WAC Det IRTC
9 April 1944
Fort Oglethorpe, Georgia
This is 10.10 Sunday evening. It has been a nice day. We got up early and went to the sunrise meeting at 7.15. The Protestant Service was held in an outdoor theater built beside the gymnasium. The Catholics & Jews had services at the same time in other places on the Post. There must have been at least three thousand boys there at our service. They had fixed a very neat looking stage with a white altar and many palms, Easter lilies and other flowers. One of the bands was there and there was a fine loudspeaker system. The program was also broadcast. It was a beautiful but sad service. Thinking of the future of those boys and of the fact, the only thing ahead of them might be that hope of eternal life after death which was, of course, the theme of the service. It was a service I shall always remember.

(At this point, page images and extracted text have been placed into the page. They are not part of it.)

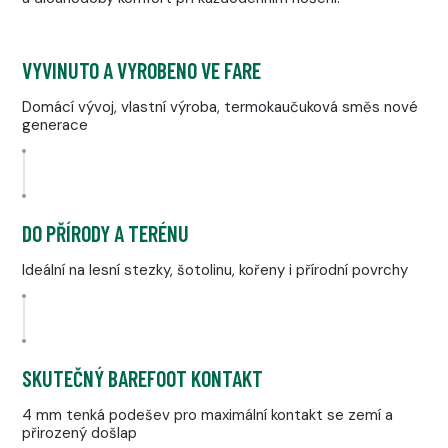
VYVINUTO A VYROBENO VE FARE
Domácí vývoj, vlastní výroba, termokaučuková směs nové
generace
DO PŘÍRODY A TERÉNU
Ideální na lesní stezky, šotolinu, kořeny i přírodní povrchy
SKUTEČNÝ BAREFOOT KONTAKT
4 mm tenká podešev pro maximální kontakt se zemí a
přirozený došlap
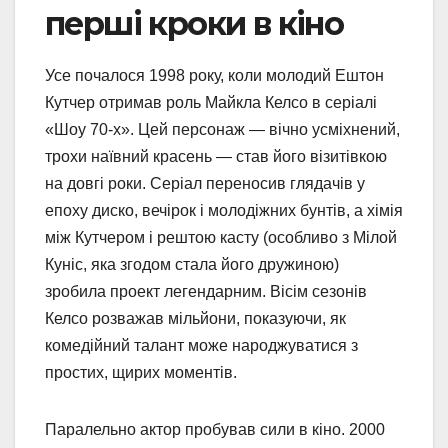
перші кроки в кіно
Усе почалося 1998 року, коли молодий Ештон
Кутчер отримав роль Майкла Келсо в серіалі
«Шоу 70-х». Цей персонаж — вічно усміхнений,
трохи наївний красень — став його візитівкою
на довгі роки. Серіал переносив глядачів у
епоху диско, вечірок і молодіжних бунтів, а хімія
між Кутчером і рештою касту (особливо з Мілой
Куніс, яка згодом стала його дружиною)
зробила проект легендарним. Вісім сезонів
Келсо розважав мільйони, показуючи, як
комедійний талант може народжуватися з
простих, щирих моментів.
Паралельно актор пробував сили в кіно. 2000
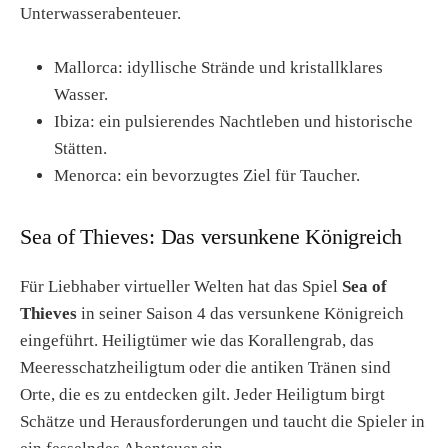
Unterwasserabenteuer.
Mallorca: idyllische Strände und kristallklares
Wasser.
Ibiza: ein pulsierendes Nachtleben und historische
Stätten.
Menorca: ein bevorzugtes Ziel für Taucher.
Sea of Thieves: Das versunkene Königreich
Für Liebhaber virtueller Welten hat das Spiel
Sea of
Thieves
in seiner Saison 4 das versunkene Königreich
eingeführt. Heiligtümer wie das Korallengrab, das
Meeresschatzheiligtum oder die antiken Tränen sind
Orte, die es zu entdecken gilt. Jeder Heiligtum birgt
Schätze und Herausforderungen und taucht die Spieler in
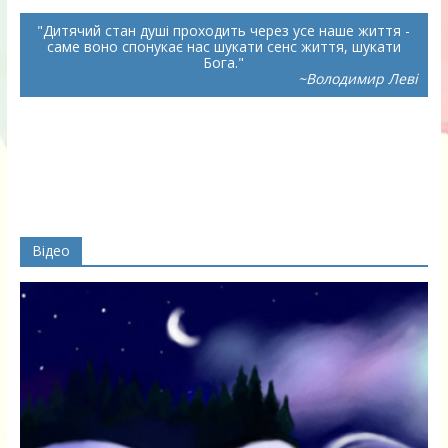
Дитячий стан душі проходить через усе наше життя -
саме воно спонукає нас шукати сенс життя, шукати
Бога.
~Володимир Леві
Відео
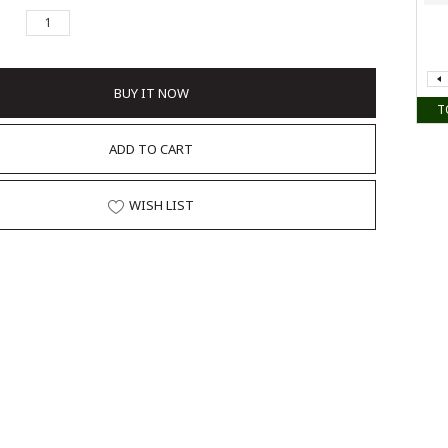
BUY IT NOW
T
ADD TO CART
WISH LIST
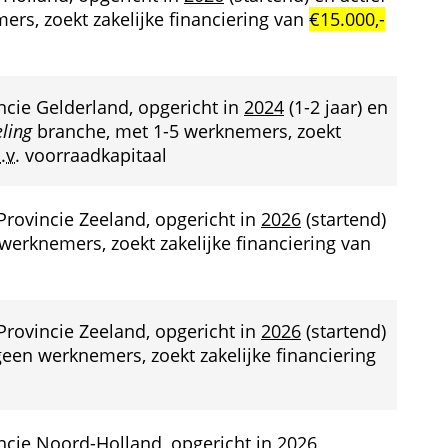
rs, zoekt zakelijke financiering van 
€15.000,-
incie Gelderland, opgericht in 
2024
 (1-2 jaar) en 
ling
 branche, met 1-5 werknemers, zoekt 
.v.
 voorraadkapitaal
 Provincie Zeeland, opgericht in 
2026
 (startend) 
werknemers, zoekt zakelijke financiering van 
 Provincie Zeeland, opgericht in 
2026
 (startend) 
een werknemers, zoekt zakelijke financiering 
incie Noord-Holland, opgericht in 
2026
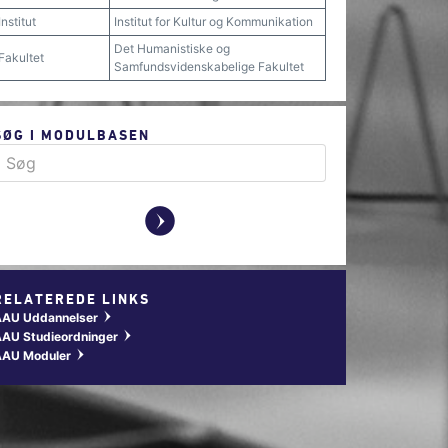
Institut
Institut for Kultur og Kommunikation
Det Humanistiske og
Fakultet
Samfundsvidenskabelige Fakultet
SØG I MODULBASEN
y
RELATEREDE LINKS
AAU Uddannelser
w
AU Studieordninger
w
AAU Moduler
w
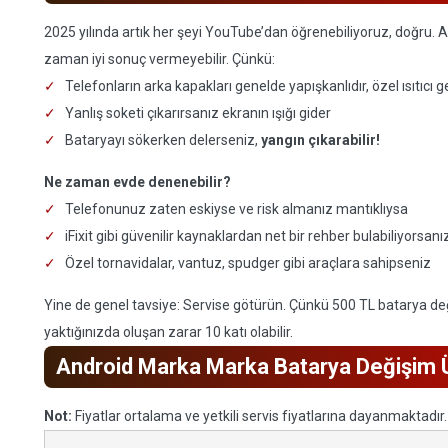
2025 yılında artık her şeyi YouTube’dan öğrenebiliyoruz, doğru. 
zaman iyi sonuç vermeyebilir. Çünkü:
Telefonların arka kapakları genelde yapışkanlıdır, özel ısıtıcı g
Yanlış soketi çıkarırsanız ekranın ışığı gider
Bataryayı sökerken delerseniz,
yangın çıkarabilir!
Ne zaman evde denenebilir?
Telefonunuz zaten eskiyse ve risk almanız mantıklıysa
iFixit gibi güvenilir kaynaklardan net bir rehber bulabiliyorsanı
Özel tornavidalar, vantuz, spudger gibi araçlara sahipseniz
Yine de genel tavsiye: Servise götürün. Çünkü 500 TL batarya değiş
yaktığınızda oluşan zarar 10 katı olabilir.
Android Marka Marka Batarya Değişim Ü
Not:
Fiyatlar ortalama ve yetkili servis fiyatlarına dayanmaktadır. B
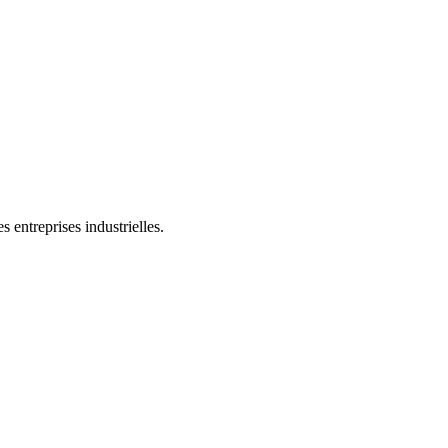
 entreprises industrielles.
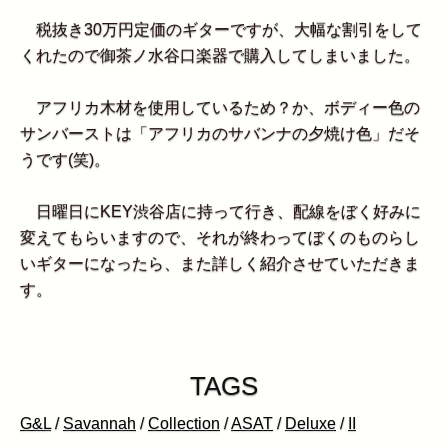
税抜き30万円定価のギターですが、大幅な割引をして
くれたので御茶ノ水谷口楽器で購入してしまいました。
アフリカ木材を使用しているため？か、ボディー色の
サンバーストは「アフリカのサバンナの夕焼け色」だそ
うです(笑)。
日曜日にKEY渋谷店に持って行き、配線をぼく好みに
変えてもらいますので、それが終わってぼくのものらし
いギターになったら、また詳しく紹介させていただきま
す。
TAGS
G&L
/
Savannah
/
Collection
/
ASAT
/
Deluxe
/
II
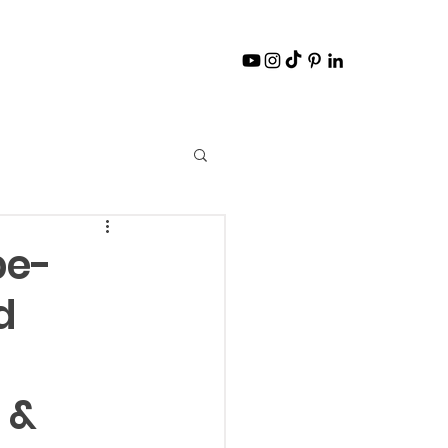
e-
d
 &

We came home to breakfast at 8.30 with our officers and sergeants taking K.P. for us as their contribution to our happy Easter. Capt. Cunningham, Lt. Stokes, & S/Sgt. Hankinson were the cooks, white uniforms & caps, 1st Sgt. Hisney & Sgt Dollison wore regular P.T. Dresses such as we have on when we take K. P. but Lt. Duvall and 1st Sgt. Ryan made the biggest impression. They had some of the boys blue denim fatigue suits and had painted on the backs in big white letters “KP No. 1 (& No.2), Armored Division.” They apparently had the dirty jobs to do like cleaning the store room, the refrigerators, the garbage cans & outside area and washing the pots & pans. Everyone gave them a big hand. They were all good sports to do it at all.
Some of us went to the 10.30 service at Chapel No. 1 which was also a fine service, although a rather small congregation.
We had a pleasant surprise for dinner. We found the tables all set for us on white table cloths (sheets!) with colored Easter Eggs and fruit centerpieces. We had turkey, mashed potatoes, dressing, stirng beans, Waldorf salad, hot holls, ice cream & cookies, coffee, a swell feed. It was leisurely, no one in a hurry, Ann Yankiesky Tomadelli played her accordian & we sang for a while. Quite a few of the girls had boys for guests and we had a Colonel & several Lieutenants at the Officers’ table and our officers came out & talked with them after they had finished serving us!
I sewed on cheverons (sic) & sleeve patches for a while then read until super time. Fried oysters. After supper Crockett & I took a walk through the woods back of the barracks. It was just right, warm enough with just our fatique dresses on. There were a few dogwood trees in bloom. I am enclosing a blossom. It is not in good condition as it has started turn dark. I am also enclosing some of the pine needles so you can see how long they are on the Southern pines. Read rest of the evening.